🤖 AI Summary
Traditional max-pooling in 3D OCT volume segmentation degrades spatial detail and blurs inter-layer boundaries. To address this, we propose embedding tunable wavelet units (UwUs) into a 3D retinal layer segmentation network, introducing— for the first time—learnable wavelet filter banks to replace fixed downsampling operations. We design three wavelet-based downsampling modules: OrthLattUwU, BiorthLattUwU, and LS-BiorthLattUwU, and integrate them into a motion-corrected MGU-Net architecture to enable joint modeling and multi-scale fusion of high-frequency textural and low-frequency semantic features.

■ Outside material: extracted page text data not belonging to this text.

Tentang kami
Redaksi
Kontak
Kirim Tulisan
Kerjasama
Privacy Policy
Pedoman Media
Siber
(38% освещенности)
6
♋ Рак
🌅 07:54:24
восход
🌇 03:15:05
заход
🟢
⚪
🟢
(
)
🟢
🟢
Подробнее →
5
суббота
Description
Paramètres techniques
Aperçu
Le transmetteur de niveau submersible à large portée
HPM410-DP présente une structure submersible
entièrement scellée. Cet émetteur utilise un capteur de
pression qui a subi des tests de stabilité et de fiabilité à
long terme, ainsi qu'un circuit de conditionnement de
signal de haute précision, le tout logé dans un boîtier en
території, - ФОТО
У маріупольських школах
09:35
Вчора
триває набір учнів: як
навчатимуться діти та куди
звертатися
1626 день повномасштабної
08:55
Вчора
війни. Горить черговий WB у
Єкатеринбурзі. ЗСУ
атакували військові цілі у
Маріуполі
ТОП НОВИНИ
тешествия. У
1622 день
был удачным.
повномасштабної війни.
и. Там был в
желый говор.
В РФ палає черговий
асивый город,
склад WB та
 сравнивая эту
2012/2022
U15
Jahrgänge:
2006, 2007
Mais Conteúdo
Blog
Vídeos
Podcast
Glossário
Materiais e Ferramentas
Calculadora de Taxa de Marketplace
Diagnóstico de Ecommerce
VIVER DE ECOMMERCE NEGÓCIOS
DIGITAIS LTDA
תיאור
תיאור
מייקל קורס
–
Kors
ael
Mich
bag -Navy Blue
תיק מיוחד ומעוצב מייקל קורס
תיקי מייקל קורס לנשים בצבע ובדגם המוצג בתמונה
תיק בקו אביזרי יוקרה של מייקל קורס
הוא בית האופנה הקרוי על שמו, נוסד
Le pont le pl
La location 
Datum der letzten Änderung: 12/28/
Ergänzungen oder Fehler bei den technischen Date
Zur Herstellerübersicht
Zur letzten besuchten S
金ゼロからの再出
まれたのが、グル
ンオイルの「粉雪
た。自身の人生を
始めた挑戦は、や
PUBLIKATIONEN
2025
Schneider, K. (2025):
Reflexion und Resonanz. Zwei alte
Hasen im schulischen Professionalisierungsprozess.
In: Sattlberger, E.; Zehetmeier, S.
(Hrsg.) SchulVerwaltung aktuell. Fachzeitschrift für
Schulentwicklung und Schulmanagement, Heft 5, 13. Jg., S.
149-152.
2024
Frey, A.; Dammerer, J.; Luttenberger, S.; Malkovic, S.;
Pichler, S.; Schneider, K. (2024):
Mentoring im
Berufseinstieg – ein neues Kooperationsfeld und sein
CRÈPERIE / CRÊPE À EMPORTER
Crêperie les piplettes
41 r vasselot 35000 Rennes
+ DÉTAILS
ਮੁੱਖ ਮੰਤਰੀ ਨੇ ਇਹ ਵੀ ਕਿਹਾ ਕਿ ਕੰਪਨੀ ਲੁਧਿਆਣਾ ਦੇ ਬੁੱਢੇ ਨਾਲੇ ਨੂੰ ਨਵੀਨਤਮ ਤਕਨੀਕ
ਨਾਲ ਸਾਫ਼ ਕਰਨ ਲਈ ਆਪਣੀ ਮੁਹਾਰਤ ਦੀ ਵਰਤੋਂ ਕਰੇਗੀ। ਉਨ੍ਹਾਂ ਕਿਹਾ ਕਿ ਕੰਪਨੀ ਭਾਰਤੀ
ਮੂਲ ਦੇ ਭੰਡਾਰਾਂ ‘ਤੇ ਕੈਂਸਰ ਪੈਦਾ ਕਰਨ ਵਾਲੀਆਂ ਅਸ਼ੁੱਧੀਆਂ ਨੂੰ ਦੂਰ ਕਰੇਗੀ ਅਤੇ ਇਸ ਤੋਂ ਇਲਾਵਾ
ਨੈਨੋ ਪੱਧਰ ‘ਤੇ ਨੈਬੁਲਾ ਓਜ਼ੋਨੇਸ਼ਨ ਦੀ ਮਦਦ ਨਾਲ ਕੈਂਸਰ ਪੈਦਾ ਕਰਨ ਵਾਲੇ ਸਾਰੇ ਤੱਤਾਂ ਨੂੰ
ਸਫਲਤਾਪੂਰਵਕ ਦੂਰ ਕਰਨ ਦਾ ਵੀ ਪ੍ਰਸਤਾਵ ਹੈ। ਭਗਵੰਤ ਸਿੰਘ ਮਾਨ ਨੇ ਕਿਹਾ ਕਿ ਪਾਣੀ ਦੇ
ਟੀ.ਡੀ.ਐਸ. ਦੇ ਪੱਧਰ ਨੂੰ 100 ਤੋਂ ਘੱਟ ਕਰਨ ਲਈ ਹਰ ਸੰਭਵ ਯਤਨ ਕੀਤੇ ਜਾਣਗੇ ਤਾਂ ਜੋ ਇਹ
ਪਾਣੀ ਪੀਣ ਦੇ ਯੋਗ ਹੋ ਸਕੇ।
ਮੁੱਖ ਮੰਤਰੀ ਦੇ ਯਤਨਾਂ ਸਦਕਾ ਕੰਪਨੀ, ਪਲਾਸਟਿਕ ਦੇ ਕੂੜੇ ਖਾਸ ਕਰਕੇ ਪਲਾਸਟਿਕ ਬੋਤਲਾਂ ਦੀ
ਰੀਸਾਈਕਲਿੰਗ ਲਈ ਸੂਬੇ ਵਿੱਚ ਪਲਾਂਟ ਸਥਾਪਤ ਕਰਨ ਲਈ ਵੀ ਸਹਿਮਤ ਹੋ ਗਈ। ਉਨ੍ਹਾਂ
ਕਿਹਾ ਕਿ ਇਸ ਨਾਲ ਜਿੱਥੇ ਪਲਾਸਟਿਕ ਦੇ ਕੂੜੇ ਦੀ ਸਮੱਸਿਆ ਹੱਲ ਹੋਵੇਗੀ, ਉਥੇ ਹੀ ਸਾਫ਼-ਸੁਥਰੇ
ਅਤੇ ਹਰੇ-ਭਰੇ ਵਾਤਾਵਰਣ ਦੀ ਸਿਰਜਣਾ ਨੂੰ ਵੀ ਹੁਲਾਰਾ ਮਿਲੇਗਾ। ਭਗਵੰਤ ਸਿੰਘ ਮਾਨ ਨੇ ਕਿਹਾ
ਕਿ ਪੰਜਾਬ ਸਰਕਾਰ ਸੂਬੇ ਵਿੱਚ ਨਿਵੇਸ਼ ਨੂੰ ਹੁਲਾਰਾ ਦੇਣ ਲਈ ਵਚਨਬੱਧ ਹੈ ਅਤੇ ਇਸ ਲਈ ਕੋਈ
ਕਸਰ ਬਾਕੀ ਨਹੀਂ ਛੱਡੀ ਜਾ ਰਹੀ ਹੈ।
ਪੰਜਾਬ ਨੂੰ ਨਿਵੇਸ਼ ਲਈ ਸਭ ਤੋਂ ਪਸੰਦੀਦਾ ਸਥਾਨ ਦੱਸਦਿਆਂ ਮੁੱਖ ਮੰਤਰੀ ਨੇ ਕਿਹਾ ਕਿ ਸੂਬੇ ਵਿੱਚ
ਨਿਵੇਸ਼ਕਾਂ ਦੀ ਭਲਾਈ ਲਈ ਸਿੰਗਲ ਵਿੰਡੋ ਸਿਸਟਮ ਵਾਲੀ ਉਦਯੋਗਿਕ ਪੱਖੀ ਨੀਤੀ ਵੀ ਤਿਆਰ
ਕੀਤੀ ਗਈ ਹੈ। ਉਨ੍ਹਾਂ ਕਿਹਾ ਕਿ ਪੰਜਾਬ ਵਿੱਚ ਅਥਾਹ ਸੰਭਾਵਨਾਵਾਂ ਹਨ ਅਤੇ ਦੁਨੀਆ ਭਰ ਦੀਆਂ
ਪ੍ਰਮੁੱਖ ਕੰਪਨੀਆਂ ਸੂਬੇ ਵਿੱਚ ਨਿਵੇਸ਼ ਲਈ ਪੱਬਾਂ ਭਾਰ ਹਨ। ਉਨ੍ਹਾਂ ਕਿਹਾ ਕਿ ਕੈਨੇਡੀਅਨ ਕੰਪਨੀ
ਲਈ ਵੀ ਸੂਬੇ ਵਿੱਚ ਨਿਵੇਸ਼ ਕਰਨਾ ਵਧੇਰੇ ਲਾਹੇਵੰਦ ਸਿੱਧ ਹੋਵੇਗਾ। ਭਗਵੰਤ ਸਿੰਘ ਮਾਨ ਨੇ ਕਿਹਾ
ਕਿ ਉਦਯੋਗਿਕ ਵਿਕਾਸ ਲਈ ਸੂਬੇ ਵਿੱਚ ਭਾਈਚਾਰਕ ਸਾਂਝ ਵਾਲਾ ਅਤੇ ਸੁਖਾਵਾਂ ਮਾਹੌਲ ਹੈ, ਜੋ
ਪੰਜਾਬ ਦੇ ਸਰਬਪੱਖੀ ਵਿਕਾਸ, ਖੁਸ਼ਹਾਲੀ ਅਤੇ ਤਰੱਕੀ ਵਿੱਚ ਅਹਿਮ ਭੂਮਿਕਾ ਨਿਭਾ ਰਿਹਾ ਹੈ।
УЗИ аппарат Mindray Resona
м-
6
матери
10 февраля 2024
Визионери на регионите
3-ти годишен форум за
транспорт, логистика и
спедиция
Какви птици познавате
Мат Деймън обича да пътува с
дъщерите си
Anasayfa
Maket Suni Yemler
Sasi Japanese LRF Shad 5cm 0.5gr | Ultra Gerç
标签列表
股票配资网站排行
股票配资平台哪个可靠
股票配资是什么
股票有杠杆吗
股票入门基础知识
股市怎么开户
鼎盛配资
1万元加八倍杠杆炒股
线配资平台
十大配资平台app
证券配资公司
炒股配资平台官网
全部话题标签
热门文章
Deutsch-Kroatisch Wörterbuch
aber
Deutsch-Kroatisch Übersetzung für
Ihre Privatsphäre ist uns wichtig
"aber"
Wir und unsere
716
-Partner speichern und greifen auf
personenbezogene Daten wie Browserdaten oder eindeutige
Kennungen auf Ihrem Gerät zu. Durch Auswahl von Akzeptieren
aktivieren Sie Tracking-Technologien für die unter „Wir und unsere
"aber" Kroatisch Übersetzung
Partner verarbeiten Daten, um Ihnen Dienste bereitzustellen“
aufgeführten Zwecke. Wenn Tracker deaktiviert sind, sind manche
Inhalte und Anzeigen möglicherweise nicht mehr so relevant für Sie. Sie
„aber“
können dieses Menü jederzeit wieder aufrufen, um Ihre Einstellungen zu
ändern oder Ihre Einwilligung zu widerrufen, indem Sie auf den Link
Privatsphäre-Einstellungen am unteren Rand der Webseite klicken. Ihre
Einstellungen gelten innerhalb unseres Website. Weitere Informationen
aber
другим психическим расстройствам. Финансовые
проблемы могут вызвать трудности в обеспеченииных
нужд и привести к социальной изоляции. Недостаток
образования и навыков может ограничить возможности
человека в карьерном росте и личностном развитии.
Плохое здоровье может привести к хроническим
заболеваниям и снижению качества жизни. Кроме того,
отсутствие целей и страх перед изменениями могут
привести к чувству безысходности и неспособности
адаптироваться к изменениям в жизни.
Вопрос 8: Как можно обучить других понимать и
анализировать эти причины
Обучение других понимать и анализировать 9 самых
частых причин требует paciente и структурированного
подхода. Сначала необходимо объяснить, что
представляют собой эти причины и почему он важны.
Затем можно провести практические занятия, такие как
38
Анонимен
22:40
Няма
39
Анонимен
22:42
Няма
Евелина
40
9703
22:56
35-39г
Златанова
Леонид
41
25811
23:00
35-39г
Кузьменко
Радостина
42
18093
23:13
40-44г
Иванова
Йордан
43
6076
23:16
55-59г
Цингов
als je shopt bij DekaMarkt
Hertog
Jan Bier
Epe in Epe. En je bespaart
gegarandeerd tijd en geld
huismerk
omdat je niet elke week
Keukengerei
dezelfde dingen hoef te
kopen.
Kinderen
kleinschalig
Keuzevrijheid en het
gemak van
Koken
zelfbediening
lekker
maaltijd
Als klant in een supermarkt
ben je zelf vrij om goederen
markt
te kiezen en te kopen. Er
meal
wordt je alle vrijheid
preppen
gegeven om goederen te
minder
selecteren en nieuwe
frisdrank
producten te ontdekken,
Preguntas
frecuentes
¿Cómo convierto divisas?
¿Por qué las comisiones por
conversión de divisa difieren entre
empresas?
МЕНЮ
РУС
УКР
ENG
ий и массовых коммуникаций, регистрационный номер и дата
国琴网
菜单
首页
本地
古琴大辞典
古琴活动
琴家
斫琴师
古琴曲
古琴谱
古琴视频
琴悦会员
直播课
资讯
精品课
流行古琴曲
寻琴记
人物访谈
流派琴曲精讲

Evaluated on the Jacobs Retina Center dataset, our approach significantly improves segmentation accuracy and Dice scores; LS-BiorthLattUwU achieves the best performance, demonstrating that learnable wavelet downsampling provides critical gains in structural fidelity and spatial consistency for medical volumetric image segmentation.
📝 Abstract
This paper presents the first study to apply tunable wavelet units (UwUs) for 3D retinal layer segmentation from Optical Coherence Tomography (OCT) volumes. To overcome the limitations of conventional max-pooling, we integrate three wavelet-based downsampling modules, OrthLattUwU, BiorthLattUwU, and LS-BiorthLattUwU, into a motion-corrected MGU-Net architecture. These modules use learnable lattice filter banks to preserve both low- and high-frequency features, enhancing spatial detail and structural consistency. Evaluated on the Jacobs Retina Center (JRC) OCT dataset, our framework shows significant improvement in accuracy and Dice score, particularly with LS-BiorthLattUwU, highlighting the benefits of tunable wavelet filters in volumetric medical image segmentation.